Panel Paper:
Principal-Teacher Race Match and Teacher Turnover
Thursday, November 8, 2018
Jefferson - Mezz Level (Marriott Wardman Park)
*Names in bold indicate Presenter
Teacher turnover has long been a challenge for K-12 public schools. Beyond the financial costs associated with advertising, screening, interviewing, and hiring new candidates; and the investment of time and resources required at the school level to ensure new teachers are adequately trained on school policies and procedures, research has demonstrated that teacher turnover has negative impacts on student achievement (Kraft, 2015; Ronfeldt, Loeb, & Wyckoff, 2013). Teacher turnover is particularly concerning in places where there is low representation of minority teachers to begin with, a challenge that has received renewed attention in recent years in light of a burgeoning body of new research that has revealed the benefits of teacher/ student demographic congruence for minority students on a variety of student outcomes, including test scores (Dee, 2004, 2007; Egalite, Kisida, & Winters, 2015), school suspensions (Lindsay & Hart, 2017), academic perceptions and attitudes (Egalite & Kisida, 2017), student attendance (Holt & Gershenson, 2015), and even the likelihood of school dropout (Gershenson, Hart, Lindsay, & Papageorge, 2017). Investigating the causes and consequences of teacher turnover is also relevant for staffing high needs/hard-to-staff schools.

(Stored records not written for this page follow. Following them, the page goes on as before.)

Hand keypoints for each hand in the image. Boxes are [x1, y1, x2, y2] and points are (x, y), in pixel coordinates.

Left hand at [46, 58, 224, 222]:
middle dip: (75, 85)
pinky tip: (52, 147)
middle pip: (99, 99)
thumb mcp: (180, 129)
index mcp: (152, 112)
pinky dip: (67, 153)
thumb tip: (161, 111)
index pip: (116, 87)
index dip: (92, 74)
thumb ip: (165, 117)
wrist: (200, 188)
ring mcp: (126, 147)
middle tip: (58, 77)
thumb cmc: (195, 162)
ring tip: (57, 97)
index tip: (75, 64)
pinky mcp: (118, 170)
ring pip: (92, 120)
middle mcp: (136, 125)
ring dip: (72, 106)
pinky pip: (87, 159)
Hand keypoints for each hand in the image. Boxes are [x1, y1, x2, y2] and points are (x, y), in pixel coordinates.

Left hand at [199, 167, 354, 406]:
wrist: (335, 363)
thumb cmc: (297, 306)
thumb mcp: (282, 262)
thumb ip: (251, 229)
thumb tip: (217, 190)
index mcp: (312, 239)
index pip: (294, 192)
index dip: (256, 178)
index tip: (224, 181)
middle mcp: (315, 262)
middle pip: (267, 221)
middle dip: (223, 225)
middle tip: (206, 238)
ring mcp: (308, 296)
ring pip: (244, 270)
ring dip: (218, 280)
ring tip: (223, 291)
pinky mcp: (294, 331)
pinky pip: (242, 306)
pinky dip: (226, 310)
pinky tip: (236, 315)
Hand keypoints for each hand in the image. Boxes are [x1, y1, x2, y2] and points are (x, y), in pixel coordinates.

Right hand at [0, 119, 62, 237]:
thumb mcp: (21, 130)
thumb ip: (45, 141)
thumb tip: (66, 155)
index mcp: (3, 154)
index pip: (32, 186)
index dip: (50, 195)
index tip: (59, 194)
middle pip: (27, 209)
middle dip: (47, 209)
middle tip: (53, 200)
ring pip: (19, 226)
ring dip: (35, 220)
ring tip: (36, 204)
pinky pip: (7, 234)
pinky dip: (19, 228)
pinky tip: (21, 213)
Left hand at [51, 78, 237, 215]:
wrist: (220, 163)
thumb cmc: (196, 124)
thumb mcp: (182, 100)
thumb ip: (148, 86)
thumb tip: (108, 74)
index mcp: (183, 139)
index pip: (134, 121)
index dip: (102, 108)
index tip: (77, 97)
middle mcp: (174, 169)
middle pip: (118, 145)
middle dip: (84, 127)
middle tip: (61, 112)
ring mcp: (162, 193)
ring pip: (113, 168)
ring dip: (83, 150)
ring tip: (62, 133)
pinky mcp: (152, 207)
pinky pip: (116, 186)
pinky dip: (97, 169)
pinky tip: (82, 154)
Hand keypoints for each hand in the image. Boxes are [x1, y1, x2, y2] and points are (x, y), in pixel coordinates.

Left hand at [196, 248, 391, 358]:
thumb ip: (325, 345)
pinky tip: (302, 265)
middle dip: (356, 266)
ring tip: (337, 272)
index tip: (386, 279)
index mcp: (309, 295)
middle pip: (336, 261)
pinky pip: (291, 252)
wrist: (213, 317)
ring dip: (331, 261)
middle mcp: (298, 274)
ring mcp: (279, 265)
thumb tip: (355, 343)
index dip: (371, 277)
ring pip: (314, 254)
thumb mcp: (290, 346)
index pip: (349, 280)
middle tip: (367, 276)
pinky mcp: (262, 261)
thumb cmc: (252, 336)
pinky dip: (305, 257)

This study uses rich administrative data from North Carolina to examine the effects of principal-teacher demographic matching on teacher turnover in public elementary, middle, and high schools in the state of North Carolina. To our knowledge, it is the first study to look the combined effect of race and gender congruence between teachers and principals and how that may play a role in teacher turnover decisions. An additional contribution of this study is the inclusion of survey data to investigate teacher working conditions alongside demographic match and the ability to compare across charter and traditional public school contexts.